ASSIGNMENT A – Duplicate the rows below exactly, starting at the line that contains "### Backend" and ending at the last line of the rows.

Mine!
They never mention it in childbirth classes or parenting books but I’m here to tell you it’s true: when you become a father, you can never have anything that’s exclusively your own. Any of the material and intangible “things” you used to have “all to yourself” – starting with your wife – are claimed as community property in a hostile takeover by your greedy-ass children. I’ve known this to be a fact for many years now and have learned to live with it. But this week I was reminded just how insidious and rapacious my own flesh and blood can be.
When they were babies, the signs that nothing was mine were of a gruesome nature. If I had a favorite shirt or tie, the kids commandeered it with a perfectly times gush of curdled white spit-up – the kind that smells like a gallon of buttermilk after a long, hot summer in the Mojave desert. If I had any semblance of innocence or hope in my heart, they stole that the first time I opened a dirty diaper and saw pieces of food I could identify (corn, beans, small rodents, etc.). In fact, the only possessions I was still able to control independently were a couple of cigars, my collection of porn DVDs, and a bright orange Black and Decker power drill they couldn’t use because their hands were too small and weak to the drill and pull the trigger simultaneously.
Last week, I finally took a stand. The behemoth Sony TV we’d had since before Hot Wife and I were married (almost 11 years ago) had become a true embarrassment in our home. Friends and neighbors would come into the house, see the antiquated TV and throw us a disgusted snarl – probably the same kind you’d see if you showed-up at a pool party wearing sandals with brown socks and one of those clips people use to keep water out of their noses.
So I took the plunge: a 32-inch, flat-screen HDTV. I don’t know how to articulate my unbridled giddiness about my new toy except to say that if the rumors about Jesus returning to earth are true, he’ll probably come over to my place to watch SportsCenter before getting down to the business of forgiving and whatnot.
In fact, the brilliance of my new TV can be rivaled by only one thing, and that of course is my children’s belief that they are entitled to anything their greedy little eyes can see. I have clearly been too generous with them, and it's plain to me now that I should have spent less time praising/rewarding them and more time beating them into submission.
My daughter woke up at 6:45 this morning. She shuffled her way out to the living room where I was sitting on the couch with my laptop, reading blogs. She smiled her tired smile at me and crawled up to rest her sleepy little head on my shoulder. I closed the laptop and held her.
“Daddy?”
“What, baby?”

[Dataset items]

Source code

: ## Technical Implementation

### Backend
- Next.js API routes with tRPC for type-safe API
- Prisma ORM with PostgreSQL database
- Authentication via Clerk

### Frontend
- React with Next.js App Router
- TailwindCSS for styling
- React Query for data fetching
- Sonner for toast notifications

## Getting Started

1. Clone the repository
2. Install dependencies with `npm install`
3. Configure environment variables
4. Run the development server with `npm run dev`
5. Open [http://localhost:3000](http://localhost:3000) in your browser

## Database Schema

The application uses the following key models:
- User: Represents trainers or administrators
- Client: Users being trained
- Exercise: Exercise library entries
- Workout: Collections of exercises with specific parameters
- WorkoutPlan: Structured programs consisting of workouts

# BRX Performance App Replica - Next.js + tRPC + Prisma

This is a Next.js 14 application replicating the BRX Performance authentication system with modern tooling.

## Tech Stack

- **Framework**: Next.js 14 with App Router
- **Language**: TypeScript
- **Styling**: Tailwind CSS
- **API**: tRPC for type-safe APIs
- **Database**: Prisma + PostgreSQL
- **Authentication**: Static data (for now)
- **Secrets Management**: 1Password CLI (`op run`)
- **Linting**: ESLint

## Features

ASSIGNMENT B – Write the next part of the essay about fatherhood and the new flat-screen TV, picking up right after its final line.

ANSWER SECTION A –
### Backend
- Next.js API routes with tRPC for type-safe API
- Prisma ORM with PostgreSQL database
- Authentication via Clerk

### Frontend
- React with Next.js App Router
- TailwindCSS for styling
- React Query for data fetching
- Sonner for toast notifications

## Getting Started

1. Clone the repository
2. Install dependencies with `npm install`
3. Configure environment variables
4. Run the development server with `npm run dev`
5. Open [http://localhost:3000](http://localhost:3000) in your browser

## Database Schema

The application uses the following key models:
- User: Represents trainers or administrators
- Client: Users being trained
- Exercise: Exercise library entries
- Workout: Collections of exercises with specific parameters
- WorkoutPlan: Structured programs consisting of workouts

# BRX Performance App Replica - Next.js + tRPC + Prisma

This is a Next.js 14 application replicating the BRX Performance authentication system with modern tooling.

## Tech Stack

- **Framework**: Next.js 14 with App Router
- **Language**: TypeScript
- **Styling**: Tailwind CSS
- **API**: tRPC for type-safe APIs
- **Database**: Prisma + PostgreSQL
- **Authentication**: Static data (for now)
- **Secrets Management**: 1Password CLI (`op run`)
- **Linting**: ESLint

## Features

ANSWER SECTION B –
“Can I watch TV?”
Shit! Fuck! I can tell immediately that this conversation is going to end in tears, although I’m not altogether sure which of us will be shedding them. I want to be generous with my new TV, but generosity has limits.
“What do you want to watch?” I ask her.
(You know what’s coming next, don’t you?)
“Ummmm…BARNEY!”
“No,” I say. “Absolutely not. No way.”
“But whyyyyyy, daddddeeeeeee?”
“Honey, that TV right there is the most important and special thing I’ve ever bought – even better than the items in The Drawer of Sex and Violence. I certainly will not have My Precious soiled by an effeminate, purple fuckhead.”
“What’s a fuckhead?”
“It’s bad, honey. Very, very bad. Worse than that woman in the Camry who daddy flipped-off on the freeway last weekend. I betcha Barney would change lanes in front of us without signaling, too.”
That’s a lot of vitriol for a four-year-old who has just woken up. She sits there silently trying to get her bearings. Then she turns and looks at me.
“Pweease, daddy? Pweease can I pweease watch Barney?”
“No, honey,” I say. “I’m sorry but the day Barney’s face appears on that beautiful screen is the day I light my hair on fire and run naked down Main Street screaming, “I DON’T love him and he sure as shit DOESN’T love ME!”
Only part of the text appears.